Com alguma graça e talvez muita verdade, Gilberto Freyre chamou Oliveira Lima, em livro a ele dedicado, de “Dom Quixote Gordo” (título que hoje, malgrado o ótimo achado da imagem, seria politicamente incorreto). Nessa obra, entre ensaio e perfil biográfico, Freyre, que na juventude muito se valeu da convivência com o diplomata e historiador, aponta que ele foi, a um só tempo, “singular e plural”, além de dotado de “sutilezas de espírito”, “de tendência a atitudes quixotescas”… Daí talvez ter tido vários desafetos. Não obstante o incontornável ensaio freyriano, o que agora nos traz a Oliveira Lima é a obra “Aqui vive um amigo dos livros: 100 anos da Biblioteca Oliveira Lima”, publicada pela Edusp em 2024, de autoria de Ricardo Souza de Carvalho, crítico literário e docente da Universidade de São Paulo.

Como se sabe, o autor de “Dom João VI no Brasil” doou, em 1916, à Universidade Católica da América, em Washington D.C., sua biblioteca temática de 40 mil livros. Oficialmente, naquela instituição, a Biblioteca  só foi inaugurada em 2 de maio de 1924.  Não apenas livros foram doados, mas objetos de arte, quadros, documentos diversos e farta correspondência, um acervo que foi obra de toda uma vida dedicada não só à História e às Letras, como igualmente à diplomacia, ao jornalismo e ao País. Uma biblioteca em que não faltam livros raros que dizem respeito ao Brasil e à cultura ibérica, com algumas de suas obras remontando ao século XVI. 

Uma das particularidades da Biblioteca Oliveira Lima, como assinala o professor Souza de Carvalho,  é que ela nunca esteve no Brasil. Não por acaso, Josué Montello, no inspirado artigo “No centenário de Oliveira Lima”, citado no livro, a ela se refere como “a grande livraria exilada”, que sofre uma “orfandade em terra alheia”. À época faltavam recursos, bom acondicionamento dos livros e técnicos qualificados. De fato, desde que se tornara pública e “americana”, em 1916, a famosa Biblioteca nunca teve uma merecida estabilidade técnica e funcional. Todavia, enquanto viveu, o autor pernambucano foi o seu curador, conforme cláusula por ele estabelecida.

Na primeira parte de seu ensaio, Souza de Carvalho nos leva a perceber como, desde a juventude, Oliveira Lima foi um amigo dos livros e, por extensão, um amigo da Literatura e da História. Seu radar de colecionador se alimentava de uma vasta correspondência com grupos de letrados, de livreiros e instituições de ensino. A propósito, uma das suas várias singularidades, como apontou Gilberto Freyre, era a de ser formado em Letras, e não em Direito como era comum à altura. Letras, diga-se, frequentadas e adquiridas em Lisboa, cidade onde começou a formar sua valiosa coleção.

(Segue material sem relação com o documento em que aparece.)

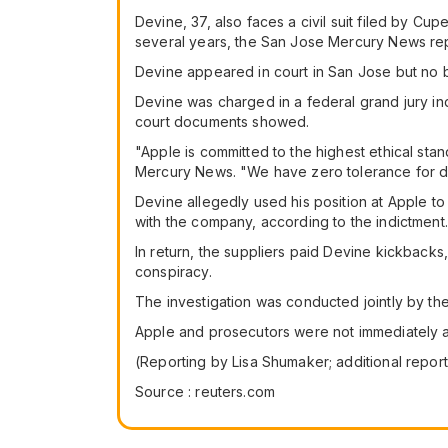
Devine, 37, also faces a civil suit filed by C
several years, the San Jose Mercury News re
Devine appeared in court in San Jose but no b
Devine was charged in a federal grand jury i
court documents showed.
"Apple is committed to the highest ethical st
Mercury News. "We have zero tolerance for di
Devine allegedly used his position at Apple to
with the company, according to the indictment.
In return, the suppliers paid Devine kickback
conspiracy.
The investigation was conducted jointly by th
Apple and prosecutors were not immediately a
(Reporting by Lisa Shumaker; additional repo
Source : reuters.com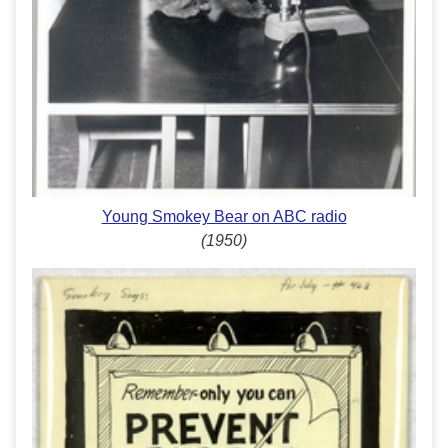
Young Smokey Bear on ABC radio
(1950)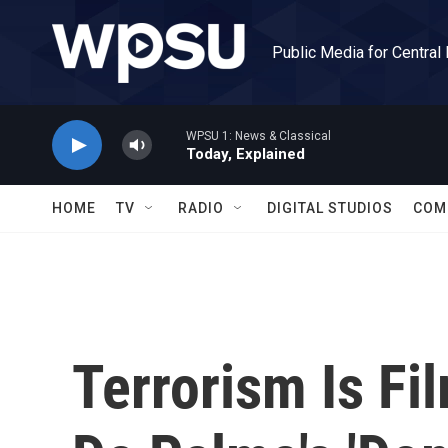
Skip to main content
Public Media for Central
WPSU 1: News & Classical
Today, Explained
HOME
TV
RADIO
DIGITAL STUDIOS
COM
Terrorism Is Fi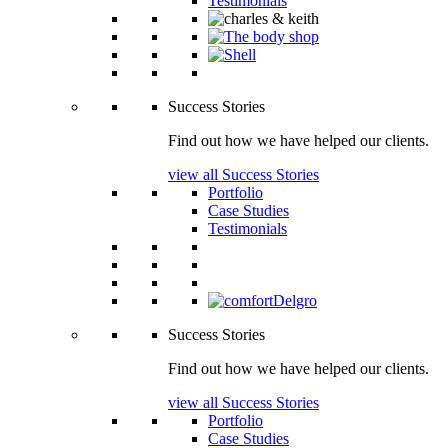
Testimonials
Success Stories
Find out how we have helped our clients.
view all Success Stories
Portfolio
Case Studies
Testimonials
Success Stories
Find out how we have helped our clients.
view all Success Stories
Portfolio
Case Studies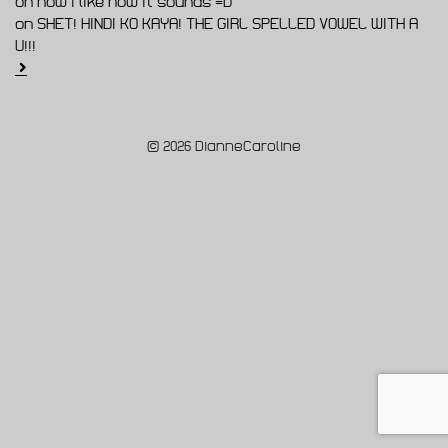
on now I like how it sounds =D
on SHET! HINDI KO KAYA! THE GIRL SPELLED VOWEL WITH A
U!!!
© 2026 DianneCaroline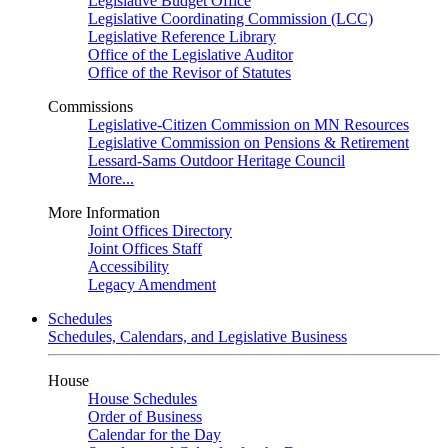
Legislative Budget Office
Legislative Coordinating Commission (LCC)
Legislative Reference Library
Office of the Legislative Auditor
Office of the Revisor of Statutes
Commissions
Legislative-Citizen Commission on MN Resources
Legislative Commission on Pensions & Retirement
Lessard-Sams Outdoor Heritage Council
More...
More Information
Joint Offices Directory
Joint Offices Staff
Accessibility
Legacy Amendment
Schedules
Schedules, Calendars, and Legislative Business
House
House Schedules
Order of Business
Calendar for the Day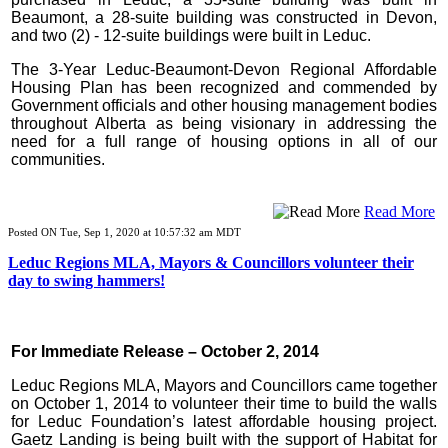
Beaumont, a 28-suite building was constructed in Devon,
and two (2) - 12-suite buildings were built in Leduc.
The 3-Year Leduc-Beaumont-Devon Regional Affordable
Housing Plan has been recognized and commended by
Government officials and other housing management bodies
throughout Alberta as being visionary in addressing the
need for a full range of housing options in all of our
communities.
Read More
Posted ON Tue, Sep 1, 2020 at 10:57:32 am MDT
Leduc Regions MLA, Mayors & Councillors volunteer their
day to swing hammers!
For Immediate Release – October 2, 2014
Leduc Regions MLA, Mayors and Councillors came together
on October 1, 2014 to volunteer their time to build the walls
for Leduc Foundation’s latest affordable housing project.
Gaetz Landing is being built with the support of Habitat for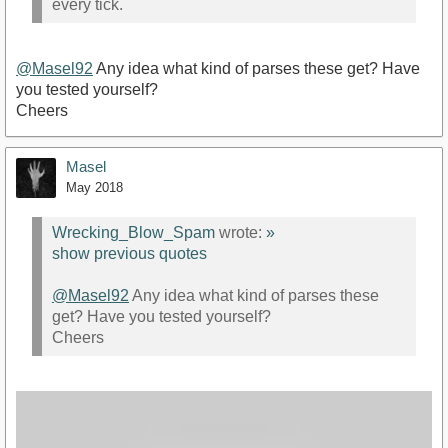
every tick.
@Masel92
Any idea what kind of parses these get? Have
you tested yourself?
Cheers
Masel
May 2018
Wrecking_Blow_Spam
wrote:
»
show previous quotes
@Masel92
Any idea what kind of parses these
get? Have you tested yourself?
Cheers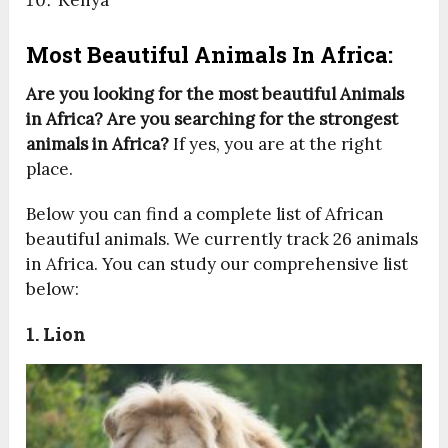
Kenya
Most Beautiful Animals In Africa:
Are you looking for the most beautiful Animals
in Africa? Are you searching for the strongest
animals in Africa?
If yes, you are at the right
place.
Below you can find a complete list of African
beautiful animals. We currently track 26 animals
in Africa. You can study our comprehensive list
below:
1. Lion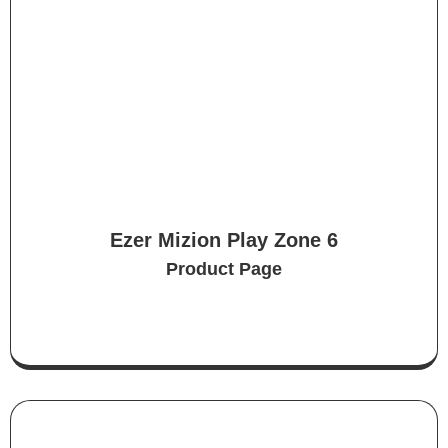
Ezer Mizion Play Zone 6
Product Page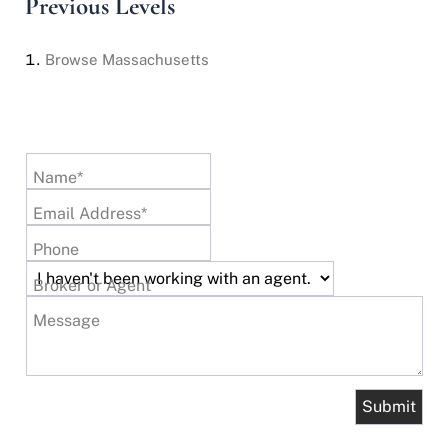
Previous Levels
Browse
Massachusetts
Name*
Email Address*
Phone
Broker or Agent
Message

Numa segunda parte, o autor mostra como Oliveira Lima, justamente por ser diplomata, conheceu importantes bibliotecas do mundo e como concebeu que seu acervo pessoal se tornasse, em Washington D.C.,  onde foi secretário da Legação Brasileira, uma Biblioteca “de Pesquisa” [realce nosso] da Catholic University of America, instituição da qual “teve uma excelente impressão”. O explodir da Primeira Guerra Mundial, justamente quando o historiador servia em Londres, “[…] precipitou a mudança de continente [da Biblioteca]”. Souza de Carvalho nos observa que o casal Flora-Oliveira Lima era tido “[,,,] como germanófilo, principalmente devido a uma série de artigos, ‘Ecos da Guerra’ [que o diplomata escrevia], para o ‘Estado de São Paulo’”. A polícia inglesa os vigiava.

Na terceira e última parte, o livro nos descreve a consolidação da Biblioteca em terras americanas, destacando o esforço da viúva, Flora (1863–1940), uma mulher de alto nível intelectual, à frente do seu tempo, que dirigiu, após a morte do marido, a Biblioteca Oliveira Lima, bem como os trabalhos de Manoel Cardozo, historiador açoriano formado em Stanford, que ficou à frente da coleção por mais de 30 anos, e de Maria Ângela Leal, bibliotecária contratada em 1996, que foi dedicada curadora assistente, liderando o “projeto de catalogação de parte substancial dos livros e panfletos luso-brasileiros” e tendo apoiado importantes trabalhos para a bibliografia do grande brasileiro.

O livro do professor Ricardo Souza de Carvalho, aliás enriquecido por diversas fotografias, bem nos faz imaginar as angústias de Oliveira Lima para preservar o seu imenso legado, uma fonte que o grande brasileiro soube preparar para o futuro e que já deu de beber a ilustres pesquisadores, a exemplo de Gilberto Freyre, Carolina Nabuco, José Honório Rodrigues, Walnice Nogueira Galvão e Sérgio Paulo Rouanet.

Longa vida à Biblioteca Oliveira Lima!